Shanghai residents could be excused for feeling shocked and outraged after the city's waterway was found choked with dead pigs. Over the past week, thousands of rotting carcasses were seen drifting down the river that flows through the city. More disturbing is that little is known about how it happened. Nor do we know what is being done to contain the problem. Given the potential threat to public health in the region, the lack of transparency and protection is regrettable.
The labels on the hogs suggest they came from as far as Jiangsu and Zhejiang . It defies common sense when officials insist the water is still safe to drink after an environmental disaster of such scale. Reports of a common hog disease found in one sample taken from the river do not go well with that claim. Suggestions by a government official that they died of cold weather muddy the water further.
Apparently well aware of the growing fears and criticism, the city authority yesterday stepped up efforts to tackle the crisis. It said clean water had been restored as retrieval of carcasses in the section where the problem first emerged was "basically" completed.
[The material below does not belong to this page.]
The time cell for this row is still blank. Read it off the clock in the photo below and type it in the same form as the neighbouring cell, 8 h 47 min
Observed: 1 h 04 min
But it remains a mystery how hundreds of pigs died and ended up in the river. Unless the cause of contamination can be determined, and better assurances are given, people can hardly put their minds at ease.
The incident comes at a time when China is determined to better control food and drug safety by appointing a regulator with broader authority. At stake is not just whether the water in the region is safe to drink. Fears are growing that diseased pork may end up on dining tables, though food regulatory authorities maintain that there is no sign of carcasses entering the market at this stage.
Transparency is key when environmental hazards and health crises arise. Growing awareness on this front means officials are expected to do a better job of protecting people's health. The community needs to be informed of what went wrong and how it is being fixed. A cover-up is not an option.